» WORK ORDER
Which lines of the entries below hold the word "potted"? Report each of them.

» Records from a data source
= = = = = = =

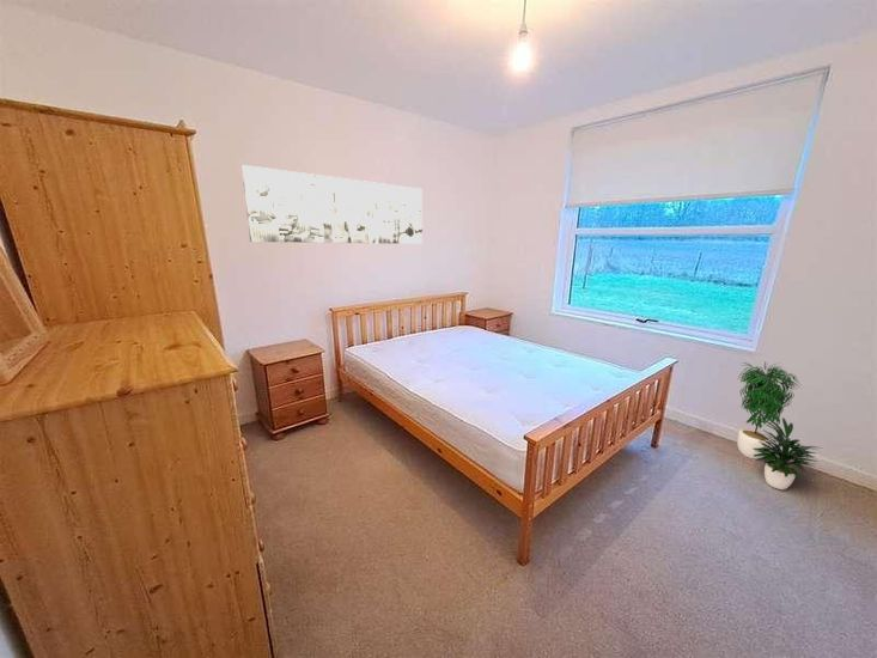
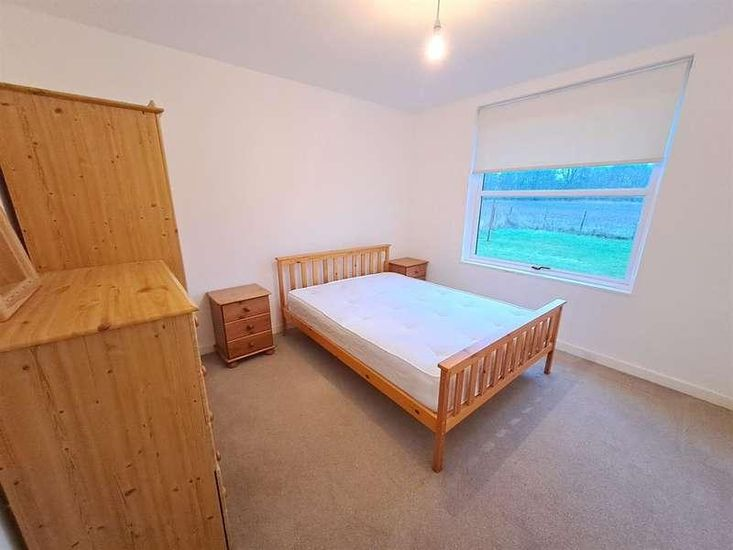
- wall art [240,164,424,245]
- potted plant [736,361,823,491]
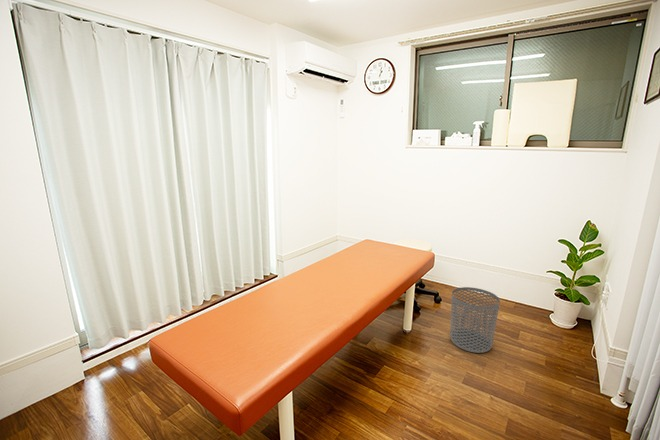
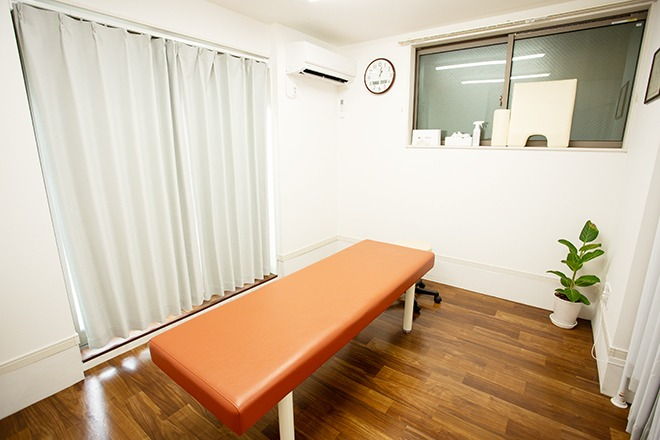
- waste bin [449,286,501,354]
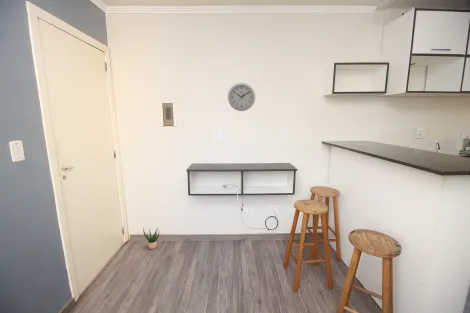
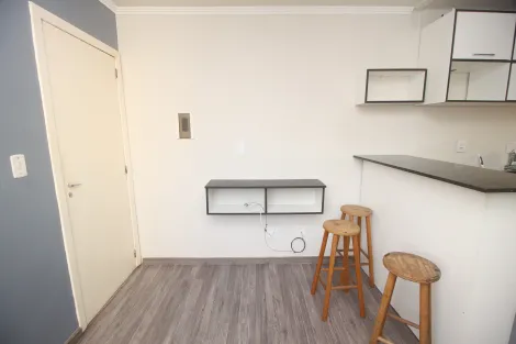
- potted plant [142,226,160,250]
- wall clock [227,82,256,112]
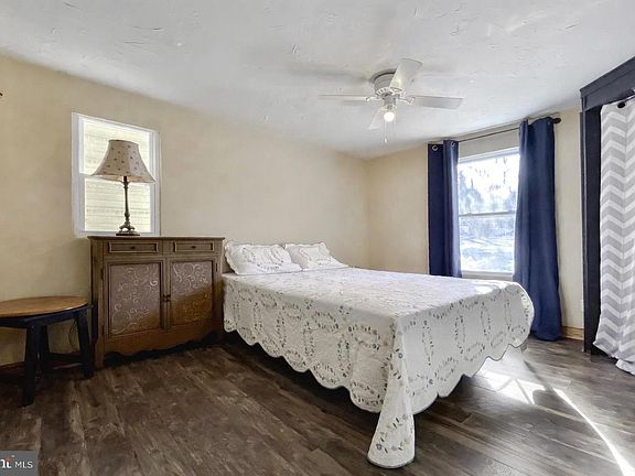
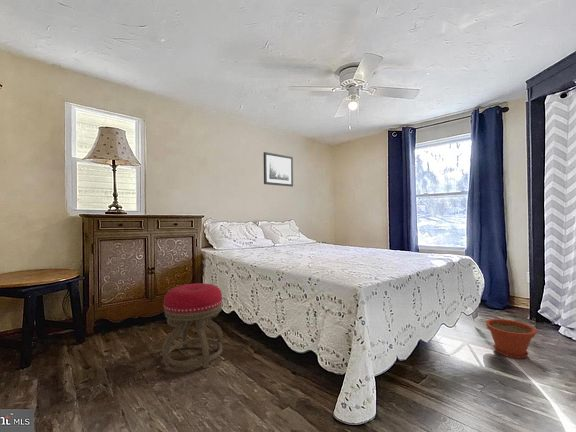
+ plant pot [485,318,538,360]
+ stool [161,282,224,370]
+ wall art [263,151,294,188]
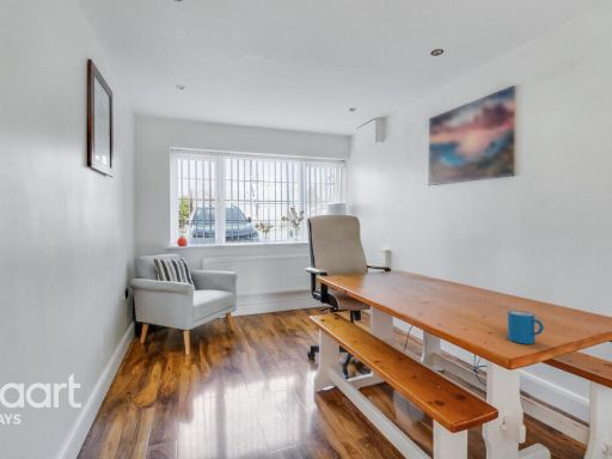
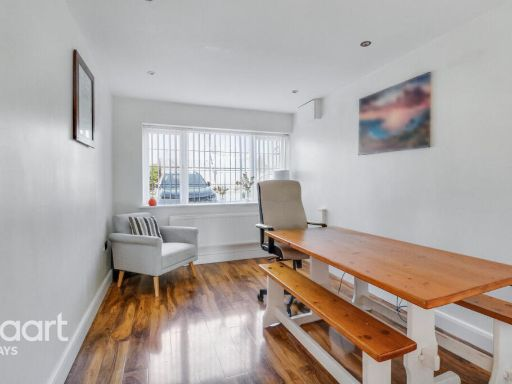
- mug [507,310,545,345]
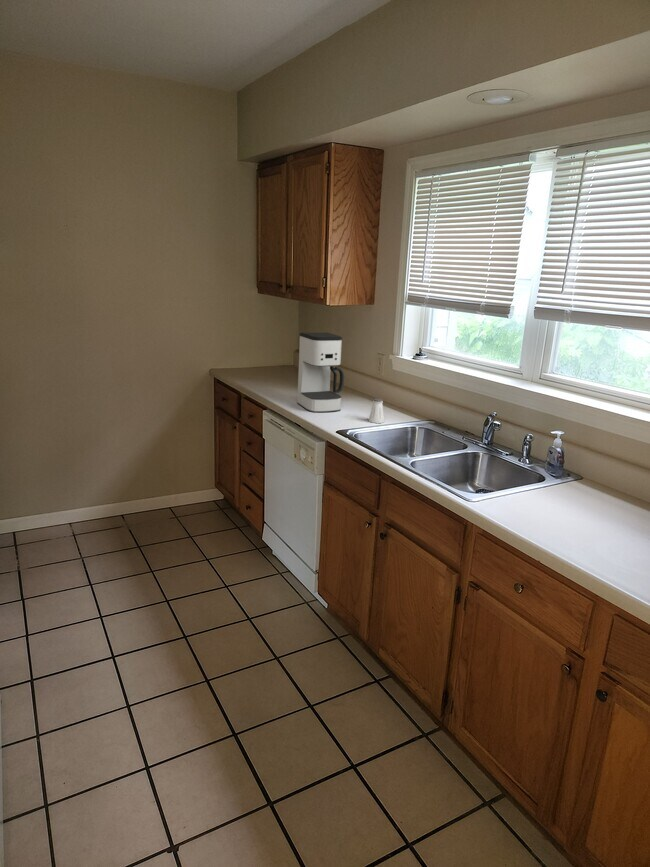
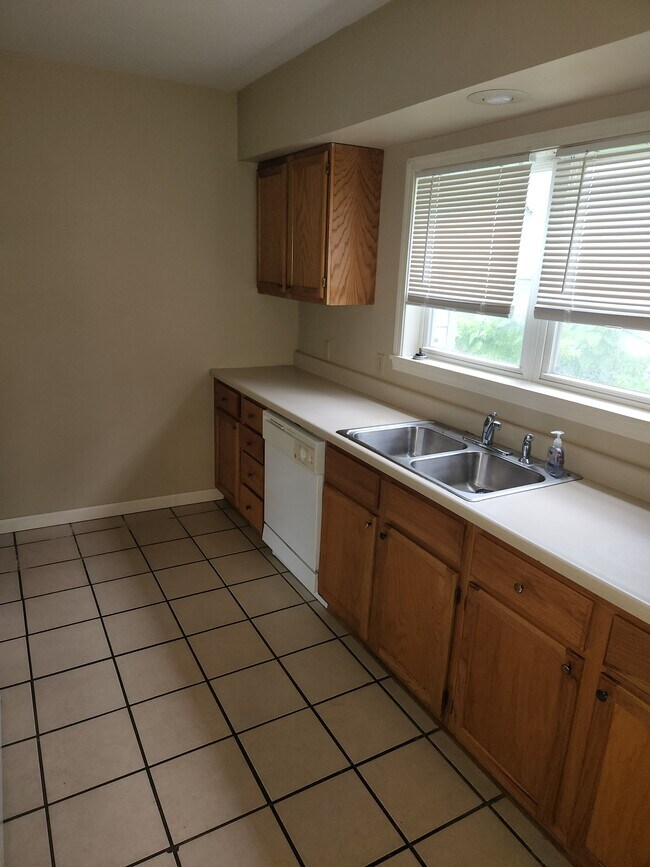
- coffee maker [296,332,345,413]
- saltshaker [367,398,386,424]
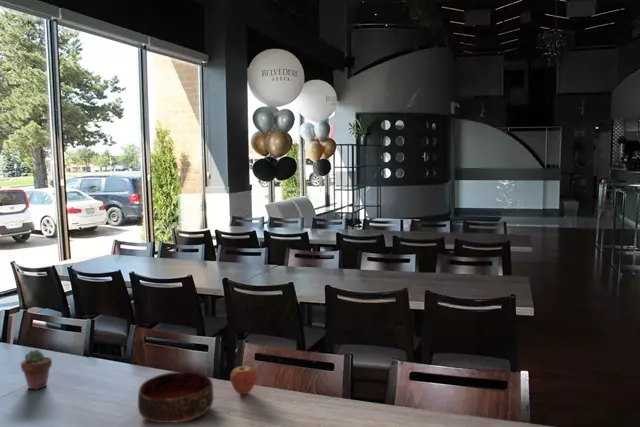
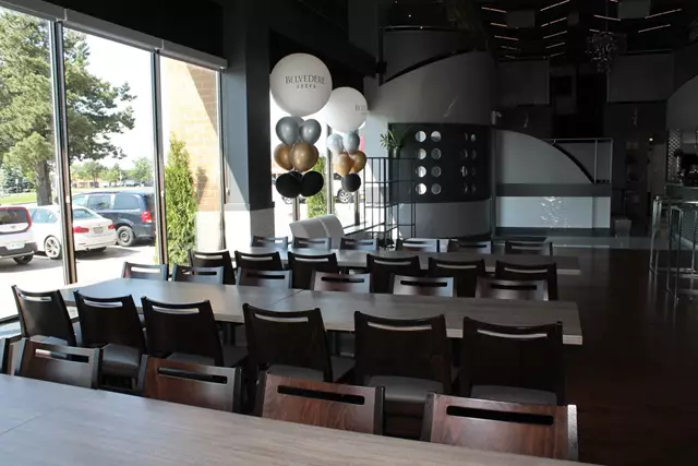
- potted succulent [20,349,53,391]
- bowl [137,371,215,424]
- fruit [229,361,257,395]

= = = = = = =

» PROBLEM SOLUTION
- potted plant [736,361,823,491]
- potted plant [142,226,160,250]
- potted succulent [20,349,53,391]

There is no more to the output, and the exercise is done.